* _WHAT THIS TASK INVOLVES_
Search the material for lines containing the word "Suspected", and copy each one.

____________

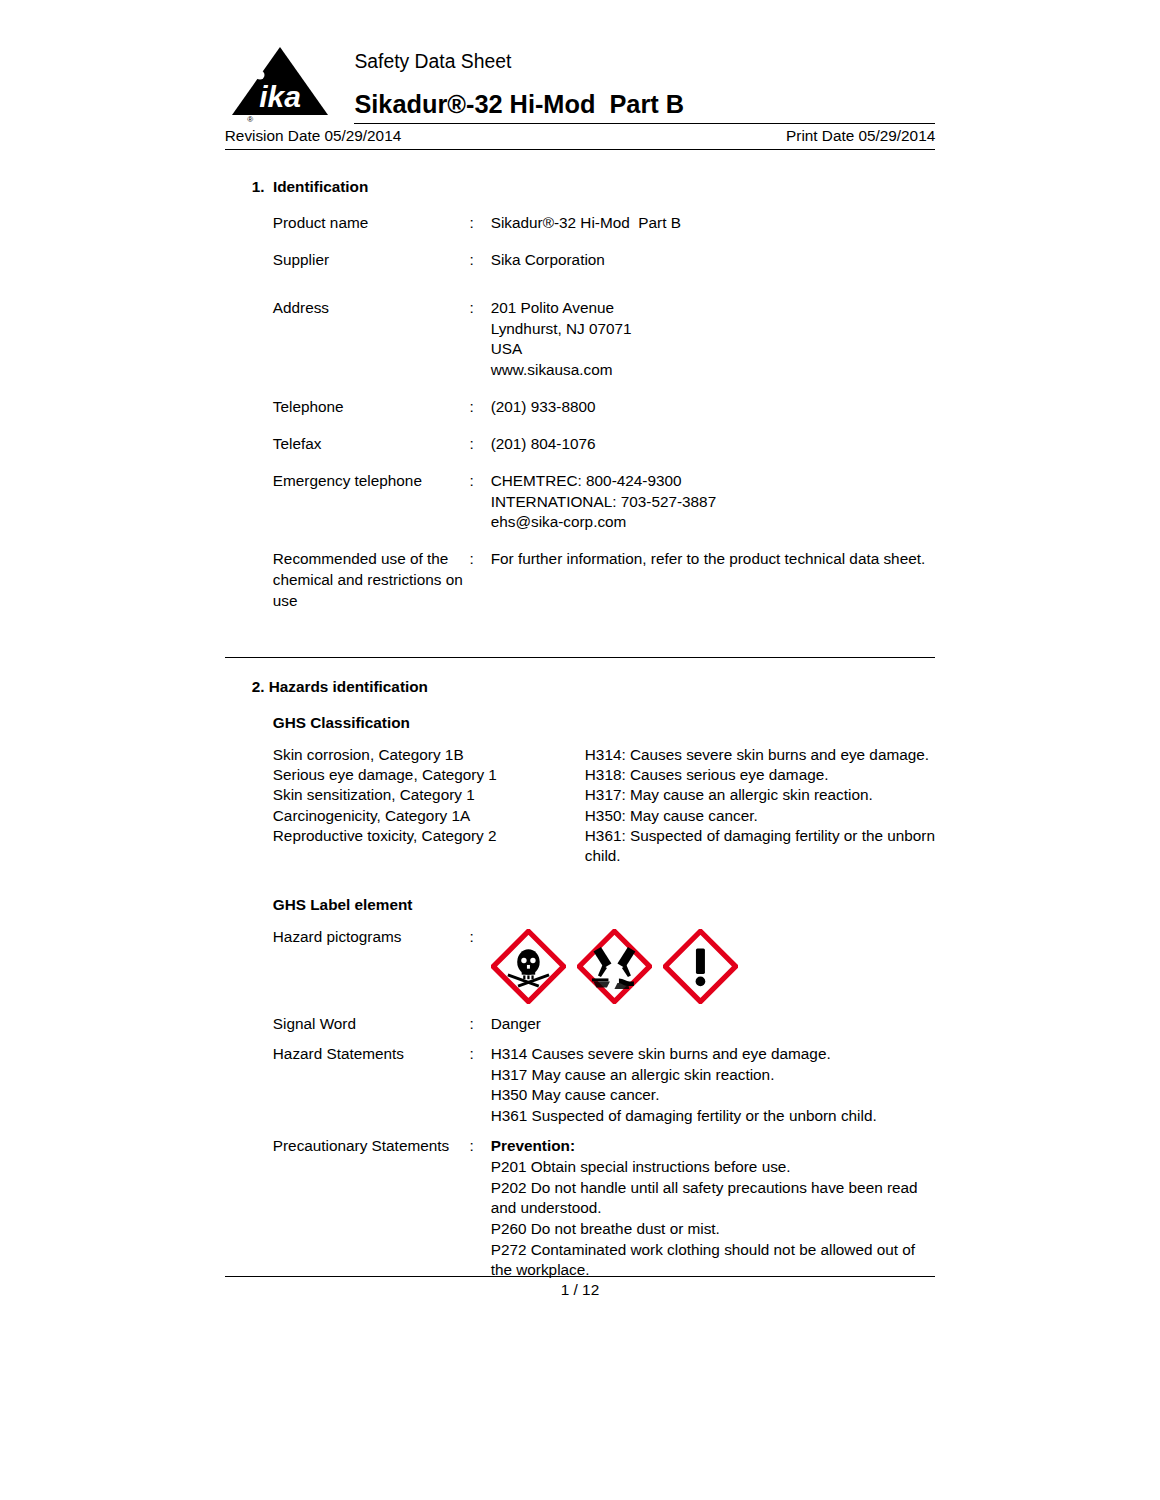ika
®
Safety Data Sheet
Sikadur®-32 Hi-Mod Part B
Revision Date 05/29/2014 Print Date 05/29/2014
1. Identification
| Product name | : | Sikadur®-32 Hi-Mod Part B |
| Supplier | : | Sika Corporation |
| Address | : | 201 Polito Avenue Lyndhurst, NJ 07071 USA www.sikausa.com |
| Telephone | : | (201) 933-8800 |
| Telefax | : | (201) 804-1076 |
| Emergency telephone | : | CHEMTREC: 800-424-9300 INTERNATIONAL: 703-527-3887 ehs@sika-corp.com |
| Recommended use of the chemical and restrictions on use | : | For further information, refer to the product technical data sheet. |
2. Hazards identification
GHS Classification
| Skin corrosion, Category 1B | H314: Causes severe skin burns and eye damage. |
| Serious eye damage, Category 1 | H318: Causes serious eye damage. |
| Skin sensitization, Category 1 | H317: May cause an allergic skin reaction. |
| Carcinogenicity, Category 1A | H350: May cause cancer. |
| Reproductive toxicity, Category 2 | H361: Suspected of damaging fertility or the unborn child. |
GHS Label element
| Hazard pictograms | : | |
| Signal Word | : | Danger |
| Hazard Statements | : | H314 Causes severe skin burns and eye damage. H317 May cause an allergic skin reaction. H350 May cause cancer. H361 Suspected of damaging fertility or the unborn child. |
| Precautionary Statements | : | Prevention: P201 Obtain special instructions before use. P202 Do not handle until all safety precautions have been read and understood. P260 Do not breathe dust or mist. P272 Contaminated work clothing should not be allowed out of the workplace. |
1 / 12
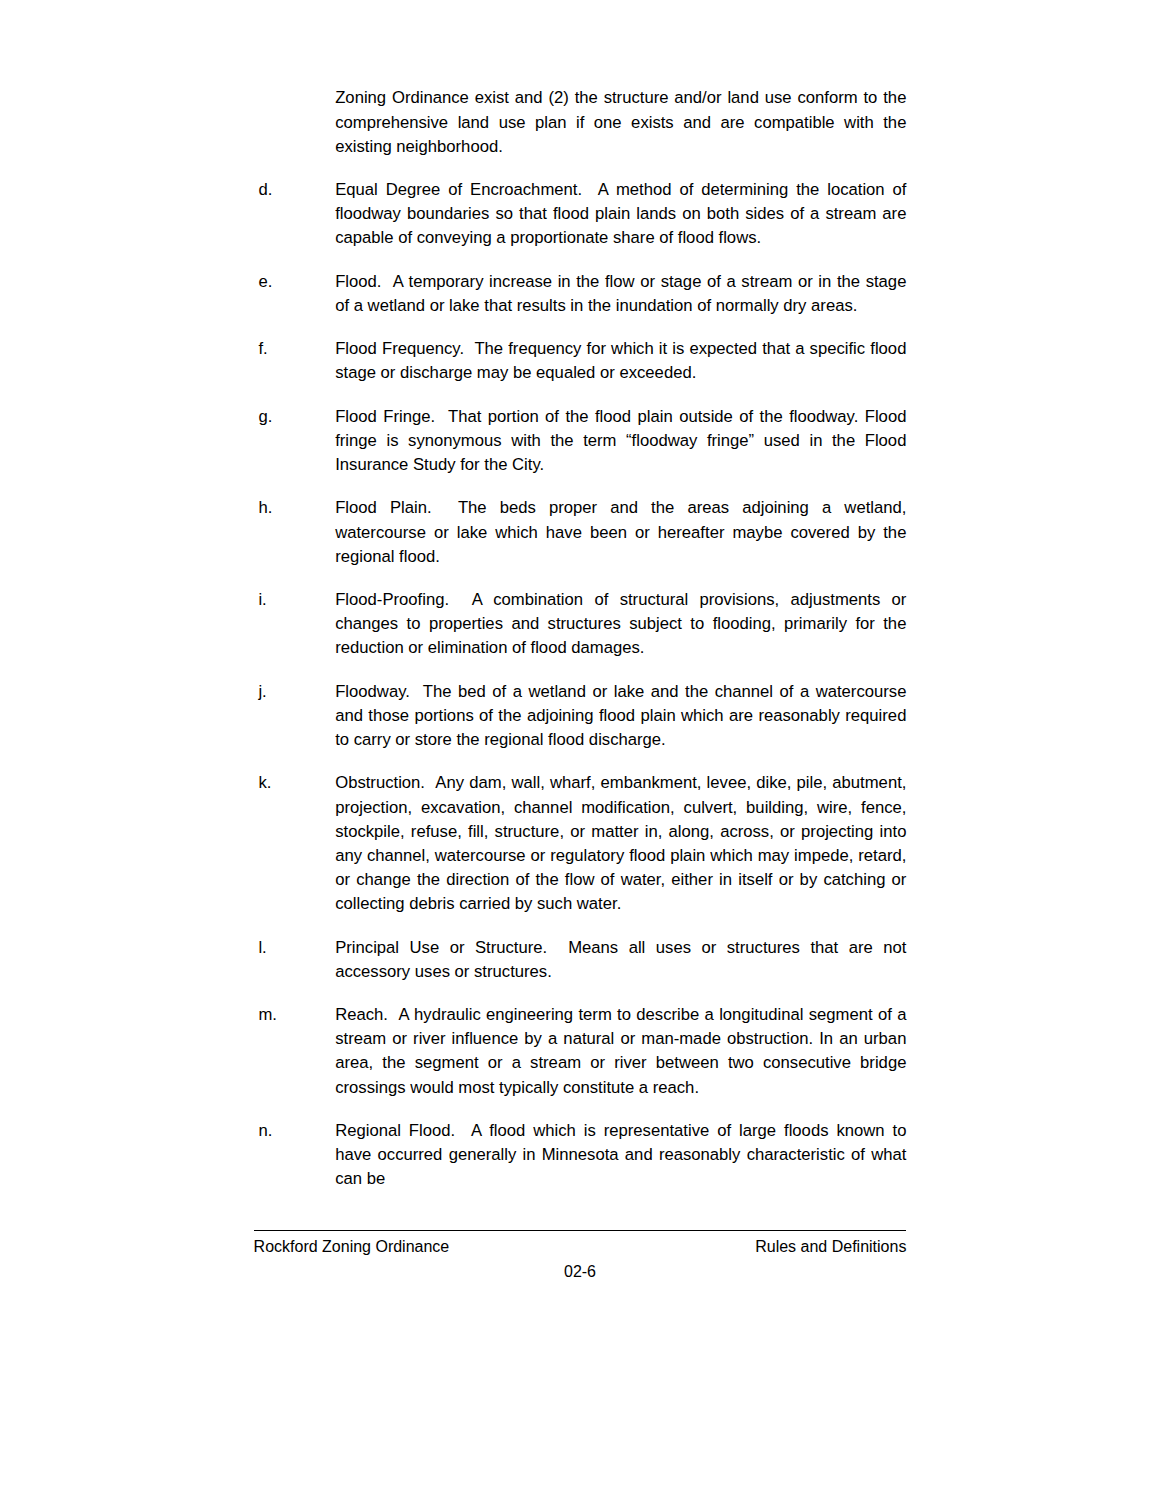Zoning Ordinance exist and (2) the structure and/or land use conform to the comprehensive land use plan if one exists and are compatible with the existing neighborhood.
d.
Equal Degree of Encroachment. A method of determining the location of floodway boundaries so that flood plain lands on both sides of a stream are capable of conveying a proportionate share of flood flows.
e.
Flood. A temporary increase in the flow or stage of a stream or in the stage of a wetland or lake that results in the inundation of normally dry areas.
f.
Flood Frequency. The frequency for which it is expected that a specific flood stage or discharge may be equaled or exceeded.
g.
Flood Fringe. That portion of the flood plain outside of the floodway. Flood fringe is synonymous with the term “floodway fringe” used in the Flood Insurance Study for the City.
h.
Flood Plain. The beds proper and the areas adjoining a wetland, watercourse or lake which have been or hereafter maybe covered by the regional flood.
i.
Flood-Proofing. A combination of structural provisions, adjustments or changes to properties and structures subject to flooding, primarily for the reduction or elimination of flood damages.
j.
Floodway. The bed of a wetland or lake and the channel of a watercourse and those portions of the adjoining flood plain which are reasonably required to carry or store the regional flood discharge.
k.
Obstruction. Any dam, wall, wharf, embankment, levee, dike, pile, abutment, projection, excavation, channel modification, culvert, building, wire, fence, stockpile, refuse, fill, structure, or matter in, along, across, or projecting into any channel, watercourse or regulatory flood plain which may impede, retard, or change the direction of the flow of water, either in itself or by catching or collecting debris carried by such water.
l.
Principal Use or Structure. Means all uses or structures that are not accessory uses or structures.
m.
Reach. A hydraulic engineering term to describe a longitudinal segment of a stream or river influence by a natural or man-made obstruction. In an urban area, the segment or a stream or river between two consecutive bridge crossings would most typically constitute a reach.
n.
Regional Flood. A flood which is representative of large floods known to have occurred generally in Minnesota and reasonably characteristic of what can be
Rockford Zoning Ordinance Rules and Definitions
02-6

____________

* _ANSWER TO THIS PROBLEM_
| Reproductive toxicity, Category 2 | H361: Suspected of damaging fertility or the unborn child. |
| Hazard Statements | : | H314 Causes severe skin burns and eye damage. H317 May cause an allergic skin reaction. H350 May cause cancer. H361 Suspected of damaging fertility or the unborn child. |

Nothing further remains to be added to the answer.